▶ [Exercise]
Look through the records below for the line holding "Cast Iron DIN Marine Valve". Write it out exactly, with each following line through the line holding "than just the".

-------

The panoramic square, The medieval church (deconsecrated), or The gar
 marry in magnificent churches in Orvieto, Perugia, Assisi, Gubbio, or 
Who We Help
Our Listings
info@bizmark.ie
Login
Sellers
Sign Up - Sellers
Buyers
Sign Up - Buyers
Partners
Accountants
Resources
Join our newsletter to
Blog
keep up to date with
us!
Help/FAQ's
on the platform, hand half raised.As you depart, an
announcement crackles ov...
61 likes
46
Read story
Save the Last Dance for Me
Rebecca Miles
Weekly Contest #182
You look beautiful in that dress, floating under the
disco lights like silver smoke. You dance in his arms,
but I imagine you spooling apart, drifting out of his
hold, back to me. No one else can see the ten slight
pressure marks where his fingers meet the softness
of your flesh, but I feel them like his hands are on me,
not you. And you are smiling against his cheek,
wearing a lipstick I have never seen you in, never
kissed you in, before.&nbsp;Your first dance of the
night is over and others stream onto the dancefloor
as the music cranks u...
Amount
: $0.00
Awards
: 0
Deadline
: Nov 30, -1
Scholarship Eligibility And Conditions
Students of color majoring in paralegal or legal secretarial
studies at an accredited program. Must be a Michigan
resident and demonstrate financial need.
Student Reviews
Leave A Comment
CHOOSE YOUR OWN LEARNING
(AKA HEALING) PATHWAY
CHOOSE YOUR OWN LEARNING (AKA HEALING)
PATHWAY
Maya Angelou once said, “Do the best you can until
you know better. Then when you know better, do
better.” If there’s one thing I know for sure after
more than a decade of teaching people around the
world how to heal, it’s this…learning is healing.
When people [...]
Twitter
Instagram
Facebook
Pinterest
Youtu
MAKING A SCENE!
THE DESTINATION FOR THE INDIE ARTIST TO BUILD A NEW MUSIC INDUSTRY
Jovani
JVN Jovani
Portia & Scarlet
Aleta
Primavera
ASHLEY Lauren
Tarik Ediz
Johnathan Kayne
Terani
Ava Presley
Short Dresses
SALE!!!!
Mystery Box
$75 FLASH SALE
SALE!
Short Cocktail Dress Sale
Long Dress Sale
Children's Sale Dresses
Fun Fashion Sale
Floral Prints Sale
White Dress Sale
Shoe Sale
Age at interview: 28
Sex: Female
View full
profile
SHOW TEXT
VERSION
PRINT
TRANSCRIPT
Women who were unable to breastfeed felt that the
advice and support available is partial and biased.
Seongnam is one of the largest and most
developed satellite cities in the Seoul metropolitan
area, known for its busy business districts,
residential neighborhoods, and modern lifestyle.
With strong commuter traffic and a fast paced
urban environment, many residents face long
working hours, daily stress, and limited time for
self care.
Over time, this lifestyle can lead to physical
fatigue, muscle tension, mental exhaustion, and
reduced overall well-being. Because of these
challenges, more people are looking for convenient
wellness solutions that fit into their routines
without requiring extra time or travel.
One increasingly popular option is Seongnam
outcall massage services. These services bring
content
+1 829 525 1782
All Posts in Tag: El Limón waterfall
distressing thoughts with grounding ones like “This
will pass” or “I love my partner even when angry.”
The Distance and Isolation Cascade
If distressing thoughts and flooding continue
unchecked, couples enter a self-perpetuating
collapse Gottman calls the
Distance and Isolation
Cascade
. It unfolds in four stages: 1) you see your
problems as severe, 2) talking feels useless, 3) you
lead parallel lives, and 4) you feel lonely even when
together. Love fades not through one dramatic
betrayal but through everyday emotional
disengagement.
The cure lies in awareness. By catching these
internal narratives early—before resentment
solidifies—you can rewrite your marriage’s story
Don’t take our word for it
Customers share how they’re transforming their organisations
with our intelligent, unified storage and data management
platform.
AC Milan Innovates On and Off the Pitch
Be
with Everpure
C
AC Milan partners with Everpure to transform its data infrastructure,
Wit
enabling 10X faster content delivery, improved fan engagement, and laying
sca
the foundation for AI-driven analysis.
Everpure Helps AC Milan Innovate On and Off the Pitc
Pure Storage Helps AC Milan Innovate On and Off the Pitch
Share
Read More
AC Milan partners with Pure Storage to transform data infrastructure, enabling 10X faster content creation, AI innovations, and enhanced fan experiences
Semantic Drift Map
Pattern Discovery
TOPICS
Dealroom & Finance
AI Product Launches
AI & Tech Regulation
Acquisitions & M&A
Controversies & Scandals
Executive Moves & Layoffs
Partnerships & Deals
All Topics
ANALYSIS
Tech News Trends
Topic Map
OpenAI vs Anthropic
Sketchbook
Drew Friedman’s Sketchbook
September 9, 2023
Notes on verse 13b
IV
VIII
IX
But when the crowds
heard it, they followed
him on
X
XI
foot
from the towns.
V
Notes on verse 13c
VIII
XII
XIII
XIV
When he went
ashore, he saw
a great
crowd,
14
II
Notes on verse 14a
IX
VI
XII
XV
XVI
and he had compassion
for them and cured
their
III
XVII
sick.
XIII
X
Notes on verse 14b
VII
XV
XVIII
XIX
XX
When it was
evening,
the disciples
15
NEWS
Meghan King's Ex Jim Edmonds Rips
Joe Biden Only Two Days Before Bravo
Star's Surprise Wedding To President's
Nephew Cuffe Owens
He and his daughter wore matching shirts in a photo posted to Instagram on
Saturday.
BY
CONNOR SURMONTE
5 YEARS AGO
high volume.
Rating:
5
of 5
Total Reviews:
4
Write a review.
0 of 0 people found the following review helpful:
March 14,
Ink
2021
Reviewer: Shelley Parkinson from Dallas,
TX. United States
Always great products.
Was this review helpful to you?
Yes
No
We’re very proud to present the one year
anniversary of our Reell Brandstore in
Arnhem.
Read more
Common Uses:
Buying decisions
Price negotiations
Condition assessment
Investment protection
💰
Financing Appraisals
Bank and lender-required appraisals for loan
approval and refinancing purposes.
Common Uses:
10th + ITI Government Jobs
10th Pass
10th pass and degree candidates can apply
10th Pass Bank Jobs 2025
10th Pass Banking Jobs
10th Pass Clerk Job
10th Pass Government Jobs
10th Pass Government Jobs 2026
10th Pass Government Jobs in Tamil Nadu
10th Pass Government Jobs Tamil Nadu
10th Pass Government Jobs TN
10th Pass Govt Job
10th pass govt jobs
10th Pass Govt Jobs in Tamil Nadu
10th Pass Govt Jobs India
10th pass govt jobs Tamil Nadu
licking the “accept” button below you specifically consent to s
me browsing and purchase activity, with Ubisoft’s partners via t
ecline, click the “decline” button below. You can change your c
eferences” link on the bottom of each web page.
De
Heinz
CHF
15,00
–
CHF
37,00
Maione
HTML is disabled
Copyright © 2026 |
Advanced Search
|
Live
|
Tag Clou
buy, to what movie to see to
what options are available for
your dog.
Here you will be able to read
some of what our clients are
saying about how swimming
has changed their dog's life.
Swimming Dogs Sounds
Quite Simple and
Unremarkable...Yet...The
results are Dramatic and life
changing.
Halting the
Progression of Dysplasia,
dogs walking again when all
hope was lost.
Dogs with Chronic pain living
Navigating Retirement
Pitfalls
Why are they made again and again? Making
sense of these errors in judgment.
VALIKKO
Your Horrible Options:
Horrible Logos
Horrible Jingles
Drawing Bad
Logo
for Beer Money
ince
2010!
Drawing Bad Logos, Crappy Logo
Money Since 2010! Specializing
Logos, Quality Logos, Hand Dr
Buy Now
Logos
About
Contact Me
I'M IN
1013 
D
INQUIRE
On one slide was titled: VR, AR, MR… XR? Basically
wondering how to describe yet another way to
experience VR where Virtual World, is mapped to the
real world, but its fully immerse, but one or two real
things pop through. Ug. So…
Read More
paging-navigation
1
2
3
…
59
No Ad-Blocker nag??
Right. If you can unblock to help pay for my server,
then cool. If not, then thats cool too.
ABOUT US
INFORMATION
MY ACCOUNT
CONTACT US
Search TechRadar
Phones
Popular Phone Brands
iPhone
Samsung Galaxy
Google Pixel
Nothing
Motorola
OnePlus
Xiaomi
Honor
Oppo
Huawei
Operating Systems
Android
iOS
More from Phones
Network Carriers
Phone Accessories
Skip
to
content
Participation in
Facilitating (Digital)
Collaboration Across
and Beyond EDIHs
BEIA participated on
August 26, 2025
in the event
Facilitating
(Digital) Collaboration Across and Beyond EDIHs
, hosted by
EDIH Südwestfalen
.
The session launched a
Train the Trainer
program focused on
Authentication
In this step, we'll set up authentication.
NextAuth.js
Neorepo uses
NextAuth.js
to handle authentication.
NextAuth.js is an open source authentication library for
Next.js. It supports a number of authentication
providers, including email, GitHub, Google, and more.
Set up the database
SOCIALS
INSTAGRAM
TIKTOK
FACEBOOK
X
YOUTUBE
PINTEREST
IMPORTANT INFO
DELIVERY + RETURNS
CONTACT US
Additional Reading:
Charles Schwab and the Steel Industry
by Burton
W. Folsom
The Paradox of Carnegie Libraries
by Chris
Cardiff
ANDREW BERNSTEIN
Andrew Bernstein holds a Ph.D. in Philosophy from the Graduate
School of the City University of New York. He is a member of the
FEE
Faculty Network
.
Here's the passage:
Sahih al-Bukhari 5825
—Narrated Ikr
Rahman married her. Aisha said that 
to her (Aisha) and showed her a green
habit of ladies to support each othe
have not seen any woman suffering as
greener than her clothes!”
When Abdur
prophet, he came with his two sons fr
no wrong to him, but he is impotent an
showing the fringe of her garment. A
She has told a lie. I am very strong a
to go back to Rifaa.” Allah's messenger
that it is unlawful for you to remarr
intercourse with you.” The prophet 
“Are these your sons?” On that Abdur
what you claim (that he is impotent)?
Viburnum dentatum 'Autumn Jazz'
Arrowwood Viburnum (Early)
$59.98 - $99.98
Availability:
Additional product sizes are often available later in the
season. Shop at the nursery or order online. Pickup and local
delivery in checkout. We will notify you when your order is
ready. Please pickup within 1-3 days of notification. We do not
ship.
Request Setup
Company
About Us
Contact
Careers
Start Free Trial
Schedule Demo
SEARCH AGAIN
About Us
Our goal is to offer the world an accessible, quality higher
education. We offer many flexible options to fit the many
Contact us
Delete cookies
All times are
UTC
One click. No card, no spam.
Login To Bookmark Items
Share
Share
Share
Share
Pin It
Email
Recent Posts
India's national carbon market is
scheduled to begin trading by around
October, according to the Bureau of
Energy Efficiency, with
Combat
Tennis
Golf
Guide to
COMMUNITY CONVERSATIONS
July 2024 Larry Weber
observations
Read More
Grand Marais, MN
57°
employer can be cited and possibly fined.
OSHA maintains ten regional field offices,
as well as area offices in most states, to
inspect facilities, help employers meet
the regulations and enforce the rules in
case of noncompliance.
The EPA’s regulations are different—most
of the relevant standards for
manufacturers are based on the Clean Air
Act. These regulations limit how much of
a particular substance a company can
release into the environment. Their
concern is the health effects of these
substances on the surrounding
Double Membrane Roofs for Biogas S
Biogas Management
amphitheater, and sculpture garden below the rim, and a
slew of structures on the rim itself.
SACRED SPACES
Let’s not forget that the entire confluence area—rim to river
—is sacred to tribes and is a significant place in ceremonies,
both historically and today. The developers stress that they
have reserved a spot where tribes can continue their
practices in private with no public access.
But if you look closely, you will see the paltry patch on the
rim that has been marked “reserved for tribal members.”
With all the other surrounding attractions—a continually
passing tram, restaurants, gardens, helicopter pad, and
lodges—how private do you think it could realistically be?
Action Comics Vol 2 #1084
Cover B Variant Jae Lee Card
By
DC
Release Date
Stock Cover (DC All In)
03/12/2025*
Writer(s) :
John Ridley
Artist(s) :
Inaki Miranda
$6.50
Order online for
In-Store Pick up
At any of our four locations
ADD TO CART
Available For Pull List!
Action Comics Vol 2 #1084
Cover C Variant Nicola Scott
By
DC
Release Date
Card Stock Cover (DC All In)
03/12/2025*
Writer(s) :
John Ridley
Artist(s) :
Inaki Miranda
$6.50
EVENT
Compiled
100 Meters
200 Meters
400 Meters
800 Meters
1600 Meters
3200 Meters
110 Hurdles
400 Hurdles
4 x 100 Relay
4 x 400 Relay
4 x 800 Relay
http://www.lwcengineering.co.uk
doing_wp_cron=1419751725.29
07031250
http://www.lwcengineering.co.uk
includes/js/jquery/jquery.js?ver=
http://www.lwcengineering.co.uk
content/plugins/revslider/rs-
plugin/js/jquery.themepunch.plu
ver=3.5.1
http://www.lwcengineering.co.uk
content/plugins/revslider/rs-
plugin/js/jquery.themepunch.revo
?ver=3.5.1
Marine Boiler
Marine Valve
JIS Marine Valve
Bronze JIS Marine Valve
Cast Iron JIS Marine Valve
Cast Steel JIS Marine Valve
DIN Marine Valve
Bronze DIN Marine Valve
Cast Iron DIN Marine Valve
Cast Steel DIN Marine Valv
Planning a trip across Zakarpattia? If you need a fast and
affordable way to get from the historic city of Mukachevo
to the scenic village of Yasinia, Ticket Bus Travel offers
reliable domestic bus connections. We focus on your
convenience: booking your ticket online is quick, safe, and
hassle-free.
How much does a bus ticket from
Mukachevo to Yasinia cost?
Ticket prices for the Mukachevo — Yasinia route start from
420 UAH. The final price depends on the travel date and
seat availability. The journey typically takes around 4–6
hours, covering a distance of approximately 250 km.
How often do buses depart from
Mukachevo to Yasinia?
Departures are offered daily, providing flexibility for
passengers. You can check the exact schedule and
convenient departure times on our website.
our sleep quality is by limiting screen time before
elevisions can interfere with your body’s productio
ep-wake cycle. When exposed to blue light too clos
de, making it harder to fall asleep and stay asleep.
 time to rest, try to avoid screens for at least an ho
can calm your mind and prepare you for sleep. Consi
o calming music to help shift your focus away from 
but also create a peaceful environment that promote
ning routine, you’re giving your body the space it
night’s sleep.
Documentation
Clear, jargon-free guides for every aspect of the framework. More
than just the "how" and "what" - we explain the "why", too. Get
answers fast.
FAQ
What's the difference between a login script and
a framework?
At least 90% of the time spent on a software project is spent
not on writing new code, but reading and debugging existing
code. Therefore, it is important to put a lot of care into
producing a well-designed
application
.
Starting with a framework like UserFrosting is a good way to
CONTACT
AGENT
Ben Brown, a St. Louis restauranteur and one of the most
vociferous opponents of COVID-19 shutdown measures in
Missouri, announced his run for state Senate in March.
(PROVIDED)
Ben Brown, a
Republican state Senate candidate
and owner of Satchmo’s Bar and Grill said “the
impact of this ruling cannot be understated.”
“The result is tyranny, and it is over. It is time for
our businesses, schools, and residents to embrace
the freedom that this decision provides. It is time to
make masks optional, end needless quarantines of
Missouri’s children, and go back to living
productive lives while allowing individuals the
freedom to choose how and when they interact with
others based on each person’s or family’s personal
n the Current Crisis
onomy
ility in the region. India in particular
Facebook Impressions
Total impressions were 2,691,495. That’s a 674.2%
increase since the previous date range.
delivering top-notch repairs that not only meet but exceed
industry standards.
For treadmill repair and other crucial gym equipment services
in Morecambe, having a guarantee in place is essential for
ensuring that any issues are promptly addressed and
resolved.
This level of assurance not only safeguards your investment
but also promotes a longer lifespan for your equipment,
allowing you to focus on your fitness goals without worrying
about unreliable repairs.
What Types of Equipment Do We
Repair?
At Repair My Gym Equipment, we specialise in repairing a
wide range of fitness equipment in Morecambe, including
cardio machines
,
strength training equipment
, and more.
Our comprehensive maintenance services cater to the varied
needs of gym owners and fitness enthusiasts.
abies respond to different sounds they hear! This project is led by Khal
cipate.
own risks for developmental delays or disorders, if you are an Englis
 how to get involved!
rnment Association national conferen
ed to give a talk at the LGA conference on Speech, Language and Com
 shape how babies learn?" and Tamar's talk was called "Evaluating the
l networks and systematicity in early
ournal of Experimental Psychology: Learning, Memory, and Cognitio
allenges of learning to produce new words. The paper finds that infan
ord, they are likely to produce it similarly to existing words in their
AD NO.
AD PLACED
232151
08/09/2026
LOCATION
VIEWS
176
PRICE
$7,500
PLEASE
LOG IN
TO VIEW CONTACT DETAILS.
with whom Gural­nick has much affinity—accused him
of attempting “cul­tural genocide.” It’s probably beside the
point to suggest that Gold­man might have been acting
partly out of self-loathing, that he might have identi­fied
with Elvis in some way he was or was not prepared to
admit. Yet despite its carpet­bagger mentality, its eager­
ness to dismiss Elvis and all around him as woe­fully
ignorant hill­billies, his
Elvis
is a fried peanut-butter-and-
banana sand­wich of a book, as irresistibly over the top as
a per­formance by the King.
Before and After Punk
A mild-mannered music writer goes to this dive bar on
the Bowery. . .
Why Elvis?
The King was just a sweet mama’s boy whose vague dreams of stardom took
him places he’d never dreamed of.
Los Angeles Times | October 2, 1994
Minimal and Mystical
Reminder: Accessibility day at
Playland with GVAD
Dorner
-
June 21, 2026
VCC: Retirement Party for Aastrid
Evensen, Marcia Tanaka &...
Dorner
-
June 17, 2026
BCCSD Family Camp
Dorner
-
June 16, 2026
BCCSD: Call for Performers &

-------

▶ [Task output]
Cast Iron DIN Marine Valve
Cast Steel DIN Marine Valv
Planning a trip across Zakarpattia? If you need a fast and
affordable way to get from the historic city of Mukachevo
to the scenic village of Yasinia, Ticket Bus Travel offers
reliable domestic bus connections. We focus on your
convenience: booking your ticket online is quick, safe, and
hassle-free.
How much does a bus ticket from
Mukachevo to Yasinia cost?
Ticket prices for the Mukachevo — Yasinia route start from
420 UAH. The final price depends on the travel date and
seat availability. The journey typically takes around 4–6
hours, covering a distance of approximately 250 km.
How often do buses depart from
Mukachevo to Yasinia?
Departures are offered daily, providing flexibility for
passengers. You can check the exact schedule and
convenient departure times on our website.
our sleep quality is by limiting screen time before
elevisions can interfere with your body’s productio
ep-wake cycle. When exposed to blue light too clos
de, making it harder to fall asleep and stay asleep.
 time to rest, try to avoid screens for at least an ho
can calm your mind and prepare you for sleep. Consi
o calming music to help shift your focus away from 
but also create a peaceful environment that promote
ning routine, you’re giving your body the space it
night’s sleep.
Documentation
Clear, jargon-free guides for every aspect of the framework. More
than just the "how" and "what" - we explain the "why", too. Get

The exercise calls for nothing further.